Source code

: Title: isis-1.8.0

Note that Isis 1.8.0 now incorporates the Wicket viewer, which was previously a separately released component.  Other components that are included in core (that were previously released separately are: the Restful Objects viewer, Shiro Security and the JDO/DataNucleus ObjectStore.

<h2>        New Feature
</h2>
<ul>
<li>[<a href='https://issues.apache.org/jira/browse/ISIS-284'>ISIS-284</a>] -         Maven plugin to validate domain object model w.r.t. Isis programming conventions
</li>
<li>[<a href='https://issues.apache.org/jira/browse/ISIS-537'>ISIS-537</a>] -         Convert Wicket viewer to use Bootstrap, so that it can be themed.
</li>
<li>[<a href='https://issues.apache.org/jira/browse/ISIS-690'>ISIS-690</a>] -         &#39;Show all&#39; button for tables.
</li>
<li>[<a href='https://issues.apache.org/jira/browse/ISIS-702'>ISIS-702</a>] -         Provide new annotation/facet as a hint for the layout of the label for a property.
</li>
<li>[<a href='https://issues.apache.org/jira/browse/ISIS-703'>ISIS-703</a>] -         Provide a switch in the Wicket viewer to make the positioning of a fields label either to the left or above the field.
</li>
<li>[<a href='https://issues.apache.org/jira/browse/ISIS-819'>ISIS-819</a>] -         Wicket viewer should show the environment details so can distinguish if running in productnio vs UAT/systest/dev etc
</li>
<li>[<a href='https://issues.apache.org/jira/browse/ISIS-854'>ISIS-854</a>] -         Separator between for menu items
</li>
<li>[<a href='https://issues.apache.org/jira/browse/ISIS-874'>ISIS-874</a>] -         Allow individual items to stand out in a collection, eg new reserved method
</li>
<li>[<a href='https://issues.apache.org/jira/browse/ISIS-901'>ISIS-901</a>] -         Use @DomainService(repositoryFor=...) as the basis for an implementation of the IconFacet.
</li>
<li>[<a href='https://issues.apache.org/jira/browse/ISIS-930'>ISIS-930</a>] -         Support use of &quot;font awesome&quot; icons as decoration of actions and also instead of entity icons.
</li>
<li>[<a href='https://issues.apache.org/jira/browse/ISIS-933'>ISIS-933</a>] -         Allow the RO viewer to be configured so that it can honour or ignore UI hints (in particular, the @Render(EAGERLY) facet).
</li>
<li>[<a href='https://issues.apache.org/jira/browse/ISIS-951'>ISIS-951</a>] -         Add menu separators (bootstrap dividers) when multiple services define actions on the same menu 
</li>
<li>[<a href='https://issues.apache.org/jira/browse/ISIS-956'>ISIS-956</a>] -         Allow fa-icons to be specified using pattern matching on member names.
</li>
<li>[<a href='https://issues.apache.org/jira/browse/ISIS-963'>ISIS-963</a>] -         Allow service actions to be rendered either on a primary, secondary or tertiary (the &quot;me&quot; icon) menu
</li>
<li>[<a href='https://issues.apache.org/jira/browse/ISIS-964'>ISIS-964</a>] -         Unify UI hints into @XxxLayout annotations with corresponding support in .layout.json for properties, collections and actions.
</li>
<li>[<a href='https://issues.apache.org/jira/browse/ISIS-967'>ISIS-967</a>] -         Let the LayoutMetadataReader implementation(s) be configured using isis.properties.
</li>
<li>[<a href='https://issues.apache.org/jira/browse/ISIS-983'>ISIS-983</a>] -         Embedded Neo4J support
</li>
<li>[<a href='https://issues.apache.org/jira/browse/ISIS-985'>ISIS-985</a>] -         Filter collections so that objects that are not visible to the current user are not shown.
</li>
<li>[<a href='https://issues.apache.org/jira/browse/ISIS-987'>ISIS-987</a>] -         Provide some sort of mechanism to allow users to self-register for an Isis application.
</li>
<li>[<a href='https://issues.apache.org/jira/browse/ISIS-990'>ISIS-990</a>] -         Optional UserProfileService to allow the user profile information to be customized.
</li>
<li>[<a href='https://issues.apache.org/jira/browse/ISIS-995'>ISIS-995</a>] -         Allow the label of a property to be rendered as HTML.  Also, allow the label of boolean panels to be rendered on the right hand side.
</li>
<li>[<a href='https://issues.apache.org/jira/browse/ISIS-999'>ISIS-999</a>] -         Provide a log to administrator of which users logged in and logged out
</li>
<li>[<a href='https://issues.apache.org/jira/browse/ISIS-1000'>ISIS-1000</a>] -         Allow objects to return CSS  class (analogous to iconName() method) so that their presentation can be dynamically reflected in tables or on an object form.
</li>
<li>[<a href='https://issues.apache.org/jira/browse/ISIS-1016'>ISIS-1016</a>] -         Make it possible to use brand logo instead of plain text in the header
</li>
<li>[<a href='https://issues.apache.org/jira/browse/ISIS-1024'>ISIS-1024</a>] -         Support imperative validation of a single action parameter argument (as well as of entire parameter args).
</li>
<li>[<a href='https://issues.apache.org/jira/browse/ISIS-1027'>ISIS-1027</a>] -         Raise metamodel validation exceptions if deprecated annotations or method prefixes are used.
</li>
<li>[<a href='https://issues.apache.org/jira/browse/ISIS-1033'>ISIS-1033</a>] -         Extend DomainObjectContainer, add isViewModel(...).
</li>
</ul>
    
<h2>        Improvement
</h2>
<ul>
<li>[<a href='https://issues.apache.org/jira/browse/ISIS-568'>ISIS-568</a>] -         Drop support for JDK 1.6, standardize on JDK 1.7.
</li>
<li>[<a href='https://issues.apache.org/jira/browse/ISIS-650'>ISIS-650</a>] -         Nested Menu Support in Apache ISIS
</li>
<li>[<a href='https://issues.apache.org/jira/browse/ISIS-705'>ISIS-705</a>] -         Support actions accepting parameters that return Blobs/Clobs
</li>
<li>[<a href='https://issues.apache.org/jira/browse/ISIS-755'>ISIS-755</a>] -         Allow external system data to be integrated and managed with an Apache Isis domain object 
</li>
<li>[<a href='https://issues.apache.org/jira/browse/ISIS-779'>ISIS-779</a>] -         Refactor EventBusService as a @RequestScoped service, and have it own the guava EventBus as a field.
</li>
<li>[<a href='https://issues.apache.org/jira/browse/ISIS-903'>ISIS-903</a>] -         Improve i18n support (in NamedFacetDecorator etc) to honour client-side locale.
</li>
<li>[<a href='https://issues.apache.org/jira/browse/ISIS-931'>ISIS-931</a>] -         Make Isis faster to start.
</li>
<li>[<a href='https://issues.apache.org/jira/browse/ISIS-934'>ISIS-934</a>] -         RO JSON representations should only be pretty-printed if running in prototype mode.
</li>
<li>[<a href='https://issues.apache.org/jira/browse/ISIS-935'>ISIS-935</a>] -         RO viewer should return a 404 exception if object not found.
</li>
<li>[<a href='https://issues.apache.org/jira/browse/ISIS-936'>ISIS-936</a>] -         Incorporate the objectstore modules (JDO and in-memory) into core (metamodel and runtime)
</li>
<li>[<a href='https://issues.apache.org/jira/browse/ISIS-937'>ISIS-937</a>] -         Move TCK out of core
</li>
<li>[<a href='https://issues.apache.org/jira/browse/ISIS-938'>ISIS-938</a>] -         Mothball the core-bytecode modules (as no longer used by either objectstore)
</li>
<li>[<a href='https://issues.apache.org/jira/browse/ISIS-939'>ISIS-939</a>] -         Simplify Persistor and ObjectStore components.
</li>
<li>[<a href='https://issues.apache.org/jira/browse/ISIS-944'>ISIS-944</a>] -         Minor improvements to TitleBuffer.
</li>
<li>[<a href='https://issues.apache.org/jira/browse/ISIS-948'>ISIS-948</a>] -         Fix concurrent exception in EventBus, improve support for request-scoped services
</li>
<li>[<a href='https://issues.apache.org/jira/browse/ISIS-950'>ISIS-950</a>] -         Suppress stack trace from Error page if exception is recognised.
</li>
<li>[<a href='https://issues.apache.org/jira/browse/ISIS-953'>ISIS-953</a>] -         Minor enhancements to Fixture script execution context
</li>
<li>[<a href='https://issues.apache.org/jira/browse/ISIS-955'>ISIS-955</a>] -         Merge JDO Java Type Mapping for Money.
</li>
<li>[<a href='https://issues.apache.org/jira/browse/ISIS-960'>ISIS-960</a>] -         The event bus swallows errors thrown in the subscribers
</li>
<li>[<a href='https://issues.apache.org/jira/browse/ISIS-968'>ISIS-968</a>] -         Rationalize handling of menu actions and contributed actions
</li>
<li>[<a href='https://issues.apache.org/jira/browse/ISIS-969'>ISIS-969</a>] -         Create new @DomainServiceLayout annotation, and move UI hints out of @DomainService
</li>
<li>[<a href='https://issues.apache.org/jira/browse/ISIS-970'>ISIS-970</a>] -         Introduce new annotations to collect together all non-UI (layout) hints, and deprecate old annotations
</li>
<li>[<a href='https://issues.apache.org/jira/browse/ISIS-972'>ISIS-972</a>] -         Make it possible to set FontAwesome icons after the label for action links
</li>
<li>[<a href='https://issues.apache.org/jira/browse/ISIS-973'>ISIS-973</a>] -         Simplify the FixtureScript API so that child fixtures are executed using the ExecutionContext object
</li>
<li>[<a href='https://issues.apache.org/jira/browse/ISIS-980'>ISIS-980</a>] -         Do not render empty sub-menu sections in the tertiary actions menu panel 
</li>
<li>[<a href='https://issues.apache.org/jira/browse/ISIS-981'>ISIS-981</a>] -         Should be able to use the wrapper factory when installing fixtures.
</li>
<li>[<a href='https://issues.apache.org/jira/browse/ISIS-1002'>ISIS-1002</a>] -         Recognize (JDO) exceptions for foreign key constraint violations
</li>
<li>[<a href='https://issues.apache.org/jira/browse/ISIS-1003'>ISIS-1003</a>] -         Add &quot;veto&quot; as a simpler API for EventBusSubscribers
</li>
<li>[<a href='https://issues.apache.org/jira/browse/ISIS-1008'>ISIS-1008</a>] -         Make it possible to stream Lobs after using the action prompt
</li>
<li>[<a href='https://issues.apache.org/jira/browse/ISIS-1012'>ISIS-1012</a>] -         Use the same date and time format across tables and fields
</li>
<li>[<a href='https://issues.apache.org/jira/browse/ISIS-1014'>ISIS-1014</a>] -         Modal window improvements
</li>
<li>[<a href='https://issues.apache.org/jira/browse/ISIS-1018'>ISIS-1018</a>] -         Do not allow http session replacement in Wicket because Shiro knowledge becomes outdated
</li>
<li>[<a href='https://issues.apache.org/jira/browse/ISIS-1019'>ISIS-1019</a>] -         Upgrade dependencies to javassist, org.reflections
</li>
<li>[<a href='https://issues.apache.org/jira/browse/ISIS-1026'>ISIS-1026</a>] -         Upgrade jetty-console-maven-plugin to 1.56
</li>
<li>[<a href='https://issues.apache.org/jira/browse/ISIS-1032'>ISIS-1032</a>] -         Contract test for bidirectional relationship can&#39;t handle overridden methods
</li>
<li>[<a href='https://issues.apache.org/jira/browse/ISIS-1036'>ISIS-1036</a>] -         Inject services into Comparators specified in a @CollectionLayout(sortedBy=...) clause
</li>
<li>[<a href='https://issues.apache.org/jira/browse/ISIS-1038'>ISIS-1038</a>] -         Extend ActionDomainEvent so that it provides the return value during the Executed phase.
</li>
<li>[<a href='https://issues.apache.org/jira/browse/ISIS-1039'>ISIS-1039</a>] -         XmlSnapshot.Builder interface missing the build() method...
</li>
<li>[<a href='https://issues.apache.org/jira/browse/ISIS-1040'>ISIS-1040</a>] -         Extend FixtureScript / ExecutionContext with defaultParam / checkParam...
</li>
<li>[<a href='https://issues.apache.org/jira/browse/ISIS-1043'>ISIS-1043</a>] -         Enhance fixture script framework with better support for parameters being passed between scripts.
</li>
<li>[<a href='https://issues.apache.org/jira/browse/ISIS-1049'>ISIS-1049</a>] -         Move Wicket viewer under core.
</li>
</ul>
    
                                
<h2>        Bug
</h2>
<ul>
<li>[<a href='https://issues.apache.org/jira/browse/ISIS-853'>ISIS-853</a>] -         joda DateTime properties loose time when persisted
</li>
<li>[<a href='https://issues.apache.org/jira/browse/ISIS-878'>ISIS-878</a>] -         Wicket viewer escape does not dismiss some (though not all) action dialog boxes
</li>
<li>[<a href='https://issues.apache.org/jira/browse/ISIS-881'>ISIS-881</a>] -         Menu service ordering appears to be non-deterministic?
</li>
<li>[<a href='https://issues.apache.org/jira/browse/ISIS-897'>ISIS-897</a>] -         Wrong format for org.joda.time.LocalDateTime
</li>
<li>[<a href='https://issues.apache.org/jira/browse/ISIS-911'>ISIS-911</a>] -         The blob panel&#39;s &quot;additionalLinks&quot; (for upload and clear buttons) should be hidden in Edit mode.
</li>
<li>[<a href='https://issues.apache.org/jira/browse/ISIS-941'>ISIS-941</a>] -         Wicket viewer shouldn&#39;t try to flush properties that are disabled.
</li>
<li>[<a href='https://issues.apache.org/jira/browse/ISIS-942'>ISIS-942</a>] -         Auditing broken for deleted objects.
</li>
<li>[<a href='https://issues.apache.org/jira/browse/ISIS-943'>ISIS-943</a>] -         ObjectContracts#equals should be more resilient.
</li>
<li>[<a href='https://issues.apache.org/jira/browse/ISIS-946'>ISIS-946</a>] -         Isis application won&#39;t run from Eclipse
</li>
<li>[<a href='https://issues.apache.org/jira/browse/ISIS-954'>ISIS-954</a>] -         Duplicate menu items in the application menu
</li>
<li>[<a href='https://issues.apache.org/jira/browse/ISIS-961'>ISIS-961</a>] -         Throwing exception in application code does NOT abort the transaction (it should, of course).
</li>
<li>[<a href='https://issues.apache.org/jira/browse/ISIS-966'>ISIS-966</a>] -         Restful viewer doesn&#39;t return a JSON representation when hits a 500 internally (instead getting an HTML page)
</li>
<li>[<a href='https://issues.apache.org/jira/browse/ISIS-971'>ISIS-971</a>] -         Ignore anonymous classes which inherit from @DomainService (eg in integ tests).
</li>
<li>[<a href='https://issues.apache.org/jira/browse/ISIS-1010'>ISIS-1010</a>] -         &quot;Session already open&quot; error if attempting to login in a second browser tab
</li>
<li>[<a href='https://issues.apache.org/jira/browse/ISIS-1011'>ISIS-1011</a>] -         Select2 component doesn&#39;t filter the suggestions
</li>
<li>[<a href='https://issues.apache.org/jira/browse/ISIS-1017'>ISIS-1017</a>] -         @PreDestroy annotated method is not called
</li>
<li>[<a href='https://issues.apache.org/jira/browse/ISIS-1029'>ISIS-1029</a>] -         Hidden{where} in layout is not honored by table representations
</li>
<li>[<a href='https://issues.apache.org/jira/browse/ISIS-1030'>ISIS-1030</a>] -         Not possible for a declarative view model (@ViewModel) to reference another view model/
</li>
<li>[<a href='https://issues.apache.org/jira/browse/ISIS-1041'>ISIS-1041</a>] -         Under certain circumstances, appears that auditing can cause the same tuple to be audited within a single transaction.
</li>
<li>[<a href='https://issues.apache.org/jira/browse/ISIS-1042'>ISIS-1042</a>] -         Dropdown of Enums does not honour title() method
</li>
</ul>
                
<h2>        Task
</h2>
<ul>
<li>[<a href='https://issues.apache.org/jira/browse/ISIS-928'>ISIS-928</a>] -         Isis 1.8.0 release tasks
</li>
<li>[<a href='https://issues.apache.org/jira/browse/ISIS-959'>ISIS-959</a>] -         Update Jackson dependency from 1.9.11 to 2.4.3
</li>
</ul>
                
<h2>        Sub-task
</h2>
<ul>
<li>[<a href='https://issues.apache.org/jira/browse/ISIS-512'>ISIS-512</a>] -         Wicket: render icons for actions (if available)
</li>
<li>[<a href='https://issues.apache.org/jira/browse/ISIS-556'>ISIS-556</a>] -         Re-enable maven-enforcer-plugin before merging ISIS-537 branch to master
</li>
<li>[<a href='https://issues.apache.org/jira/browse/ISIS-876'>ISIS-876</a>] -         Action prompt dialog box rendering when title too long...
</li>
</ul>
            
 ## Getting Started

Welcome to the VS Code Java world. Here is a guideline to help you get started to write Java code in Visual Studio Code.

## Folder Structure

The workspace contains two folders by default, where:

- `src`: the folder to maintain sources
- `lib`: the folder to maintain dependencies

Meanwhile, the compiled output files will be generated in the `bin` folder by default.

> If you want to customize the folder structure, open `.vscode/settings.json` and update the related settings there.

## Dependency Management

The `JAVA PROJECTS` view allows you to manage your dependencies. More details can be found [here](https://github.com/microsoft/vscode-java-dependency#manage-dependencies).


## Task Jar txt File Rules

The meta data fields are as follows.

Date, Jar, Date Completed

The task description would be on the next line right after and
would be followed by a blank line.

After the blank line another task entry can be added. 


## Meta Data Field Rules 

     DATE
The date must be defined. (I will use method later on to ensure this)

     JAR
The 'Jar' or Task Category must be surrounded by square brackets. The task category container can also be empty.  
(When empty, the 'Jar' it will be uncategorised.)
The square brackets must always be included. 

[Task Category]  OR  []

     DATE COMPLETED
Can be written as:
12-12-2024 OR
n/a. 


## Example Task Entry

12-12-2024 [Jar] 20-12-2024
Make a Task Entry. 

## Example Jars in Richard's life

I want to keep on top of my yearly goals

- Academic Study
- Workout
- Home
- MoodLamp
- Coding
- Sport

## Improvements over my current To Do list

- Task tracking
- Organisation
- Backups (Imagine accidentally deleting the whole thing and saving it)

☆ ☆ ☆ ☆ ☆ ☆ ☆

Work through the data and report how many of its lines hold the word "brackets", giving only the figure.

2